Note that we utilize publicly available versions for Phantom and VACE based on Wan-2.1 1.3B for fair comparison.
| Method | Dataset | A100 h | Motion Smooth.↑ | Dynamic Deg.↑ | CLIP-T↑ | CLIP-I↑ | DINO-I↑ |
|---|---|---|---|---|---|---|---|
| Custom T2V Methods | |||||||
| Phantom | 1M pairs | ~10K | 98.93 | 54.90 | 33.51 | 72.49 | 51.94 |
| VACE | 53M videos | ~70K | 98.68 | 40.00 | 33.60 | 73.35 | 52.68 |
| VideoBooth | 30K videos | - | 96.95 | 51.67 | 29.59 | 66.06 | 34.54 |
| Custom T2I + I2V Methods | |||||||
| OmniControl + I2V | - | - | 98.21 | 51.67 | 31.89 | 72.58 | 54.16 |
| BLIP + I2V | - | - | 97.53 | 49.17 | 28.19 | 79.29 | 56.58 |
| IP-Adapter + I2V | - | - | 97.21 | 55.83 | 26.97 | 73.86 | 45.18 |
| Ours | 200K S2I + 4K videos | 288 | 98.45 | 69.64 | 32.69 | 77.14 | 62.88 |
We evaluate on the Open-S2V Benchmark (single-domain track) without any per-subject tuning or domain-specific adaptation, using the same checkpoint trained on 200K S2I pairs and 4K unpaired proxy videos. This benchmark provides a comprehensive evaluation including aesthetics, motion quality, face similarity, and overall generation quality.
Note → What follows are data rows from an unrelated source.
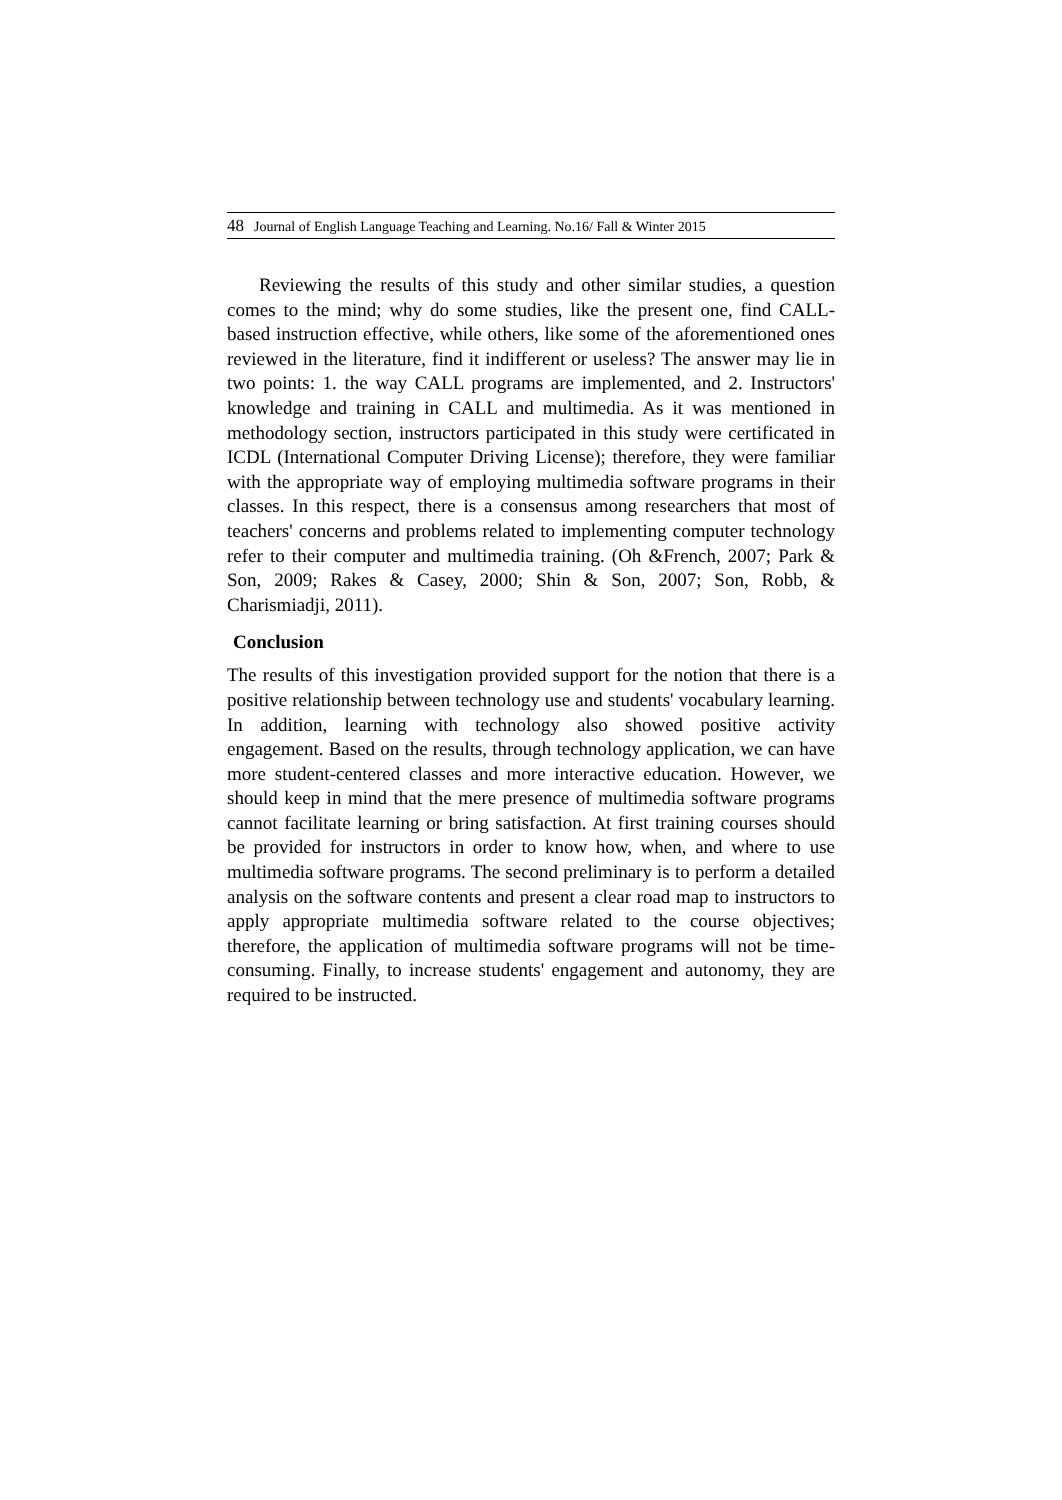48 Journal of English Language Teaching and Learning. No.16/ Fall & Winter 2015
Reviewing the results of this study and other similar studies, a question comes to the mind; why do some studies, like the present one, find CALL-based instruction effective, while others, like some of the aforementioned ones reviewed in the literature, find it indifferent or useless? The answer may lie in two points: 1. the way CALL programs are implemented, and 2. Instructors' knowledge and training in CALL and multimedia. As it was mentioned in methodology section, instructors participated in this study were certificated in ICDL (International Computer Driving License); therefore, they were familiar with the appropriate way of employing multimedia software programs in their classes. In this respect, there is a consensus among researchers that most of teachers' concerns and problems related to implementing computer technology refer to their computer and multimedia training. (Oh &French, 2007; Park & Son, 2009; Rakes & Casey, 2000; Shin & Son, 2007; Son, Robb, & Charismiadji, 2011).
Conclusion
The results of this investigation provided support for the notion that there is a positive relationship between technology use and students' vocabulary learning. In addition, learning with technology also showed positive activity engagement. Based on the results, through technology application, we can have more student-centered classes and more interactive education. However, we should keep in mind that the mere presence of multimedia software programs cannot facilitate learning or bring satisfaction. At first training courses should be provided for instructors in order to know how, when, and where to use multimedia software programs. The second preliminary is to perform a detailed analysis on the software contents and present a clear road map to instructors to apply appropriate multimedia software related to the course objectives; therefore, the application of multimedia software programs will not be time-consuming. Finally, to increase students' engagement and autonomy, they are required to be instructed.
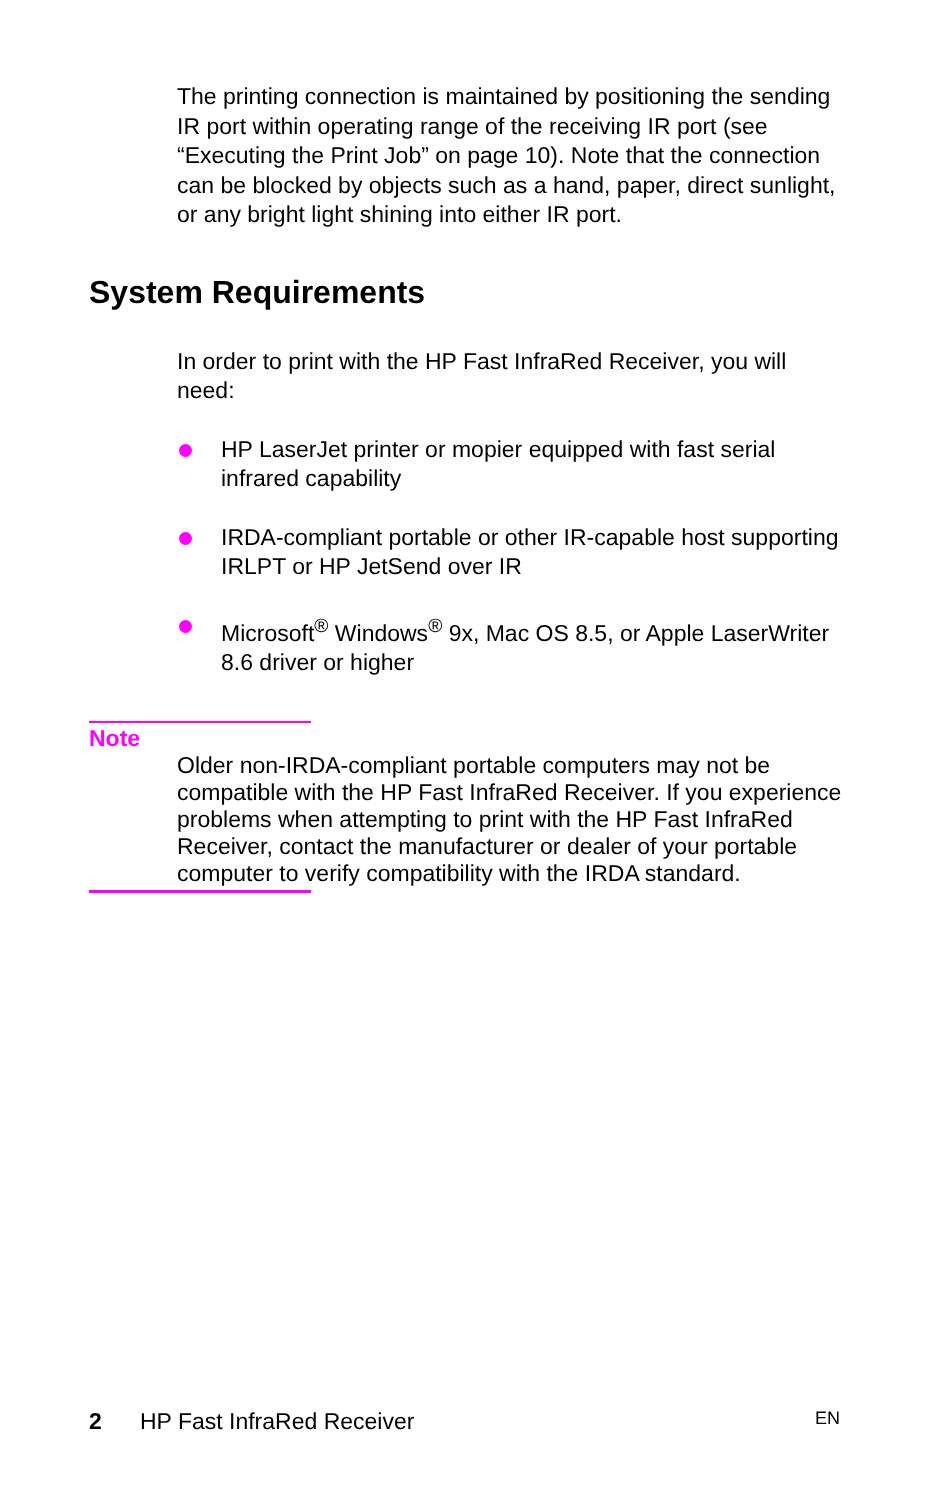The printing connection is maintained by positioning the sending IR port within operating range of the receiving IR port (see “Executing the Print Job” on page 10). Note that the connection can be blocked by objects such as a hand, paper, direct sunlight, or any bright light shining into either IR port.
System Requirements
In order to print with the HP Fast InfraRed Receiver, you will need:
HP LaserJet printer or mopier equipped with fast serial infrared capability
IRDA-compliant portable or other IR-capable host supporting IRLPT or HP JetSend over IR
Microsoft<sup>®</sup> Windows<sup>®</sup> 9x, Mac OS 8.5, or Apple LaserWriter 8.6 driver or higher
Note
Older non-IRDA-compliant portable computers may not be compatible with the HP Fast InfraRed Receiver. If you experience problems when attempting to print with the HP Fast InfraRed Receiver, contact the manufacturer or dealer of your portable computer to verify compatibility with the IRDA standard.
2 HP Fast InfraRed Receiver EN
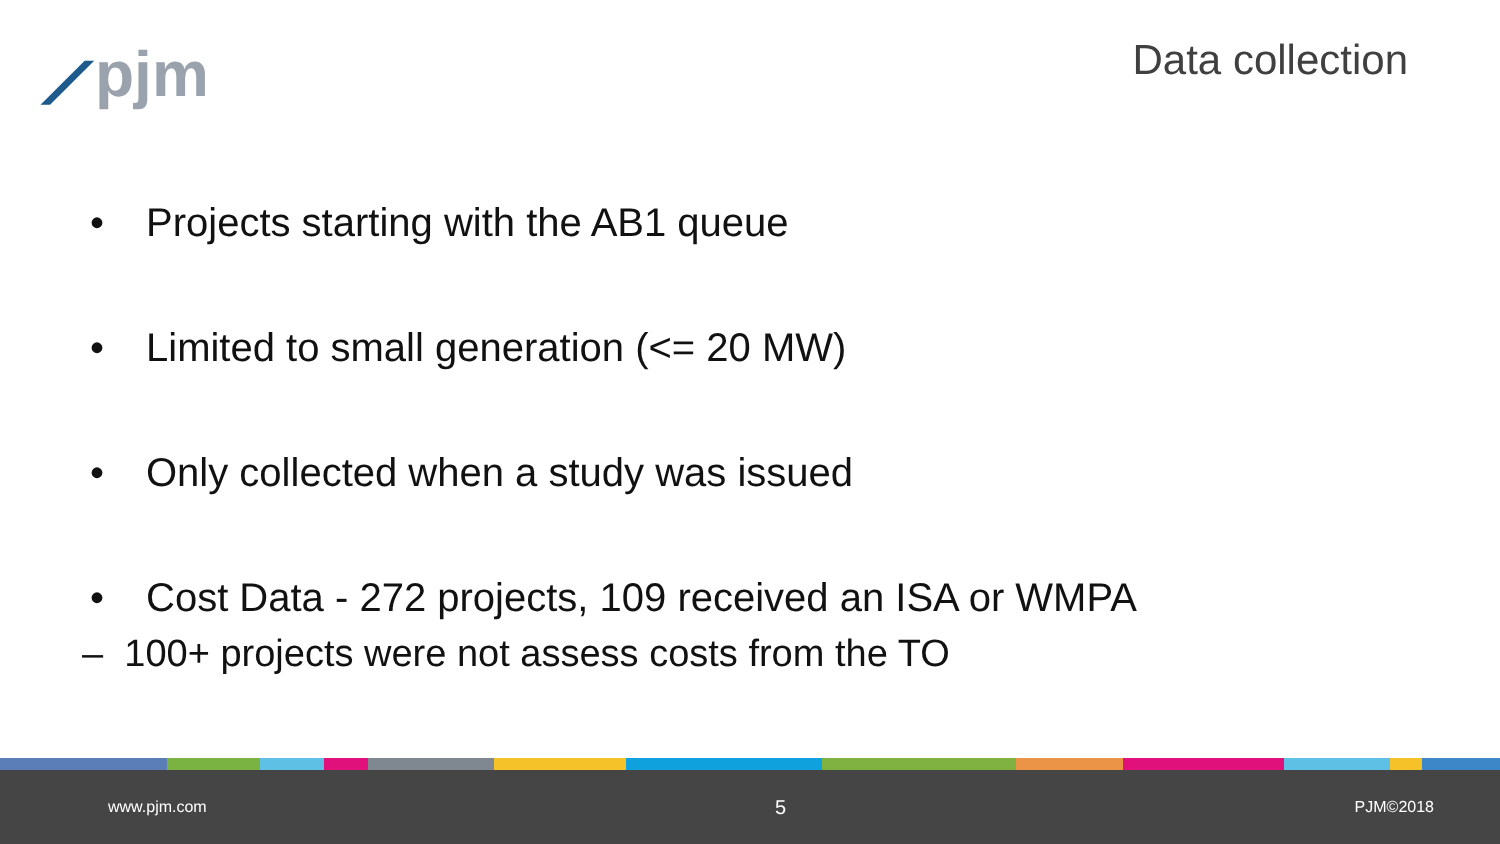⟋pjm
Data collection
• Projects starting with the AB1 queue
• Limited to small generation (<= 20 MW)
• Only collected when a study was issued
• Cost Data - 272 projects, 109 received an ISA or WMPA
– 100+ projects were not assess costs from the TO
www.pjm.com 5 PJM©2018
| Method | Training Cost | Total↑ | Aesthetics↑ | Motion↑ | FaceSim↑ | GmeScore↑ | NexusScore↑ | NaturalScore↑ |
|---|---|---|---|---|---|---|---|---|
| Closed-Source Models | ||||||||
| Vidu2.0 | - | 48.67% | 34.78% | 24.40% | 36.20% | 65.56% | 45.20% | 72.60% |
| Pika2.1 | - | 48.93% | 38.64% | 31.90% | 32.94% | 62.19% | 47.34% | 70.60% |
| Kling1.6 | - | 53.12% | 35.63% | 36.40% | 39.26% | 61.99% | 48.24% | 81.40% |
| VACE Series | ||||||||
| VACE-P1.3B | ≈70K h | 44.28% | 42.58% | 18.00% | 18.02% | 65.93% | 36.26% | 76.00% |
| VACE-1.3B | ≈70K h | 47.33% | 41.81% | 33.78% | 22.38% | 65.35% | 38.52% | 76.00% |
| VACE-14B | ≈210K h | 58.00% | 41.30% | 35.54% | 64.65% | 58.55% | 51.33% | 77.33% |
| Phantom Series | ||||||||
| Phantom-1.3B | ≈10K h | 49.95% | 42.98% | 19.30% | 44.03% | 65.61% | 37.78% | 76.00% |
| Phantom-14B | ≈30K h | 53.17% | 47.46% | 41.55% | 51.82% | 70.07% | 35.35% | 69.35% |
| Other Methods | ||||||||
| SkyReels-A2-P14B | - | 51.64% | 33.83% | 21.60% | 54.42% | 61.93% | 48.63% | 70.60% |
| HunyuanCustom | - | 51.64% | 34.08% | 26.83% | 55.93% | 54.31% | 50.75% | 68.66% |
| Ours | 288 h | 50.05% | 45.40% | 19.38% | 18.05% | 70.53% | 41.23% | 68.52% |
Efficiency Highlight: Our 288 A100-hours constitute roughly 35 to 104x lower cost than Phantom-1.3B/14B (~10K to 30K hours) and 240 to 730x lower than VACE-1.3B/14B (~70K to 210K hours), yet yield comparable Total Score to several baselines.
A key advantage of our approach is the dramatic reduction in training cost while maintaining competitive performance. The table below summarizes the data and compute requirements across different S2V methods.
| Method | Dataset Size | Base Model | A100 Hours | Domain |
|---|---|---|---|---|
| Per-subject Tuned Methods (require fine-tuning for each subject) | ||||
| CustomCrafter | 200 reg. images / subj. | VideoCrafter2 (1.4B) | ~200 / subj. | Object |
| Still-Moving | few images + 40 videos | Lumiere (1.2B) | - | Face/Object |
| Tuning-free Methods (zero-shot generalization) | ||||
| VACE | ~53M videos | LTX & Wan (14B) | 70K to 210K | General |
| Phantom | 1M subject-video pairs | Wan (1.3 to 14B) | 10K to 30K | Face/Object |
| Consis-ID | 130K clips | CogVideoX (5B) | - | Face |
| Ours | 200K S2I + 4K videos | CogVideoX (5B) | 288 | Object |
Our method achieves 35 to 730x lower training cost than tuning-free baselines while requiring no per-subject fine-tuning at inference. This efficiency comes from our dual-task formulation that leverages abundant S2I pairs for identity injection while using only a small set of unpaired proxy videos (~1% of Pexels-400K) for temporal awareness preservation.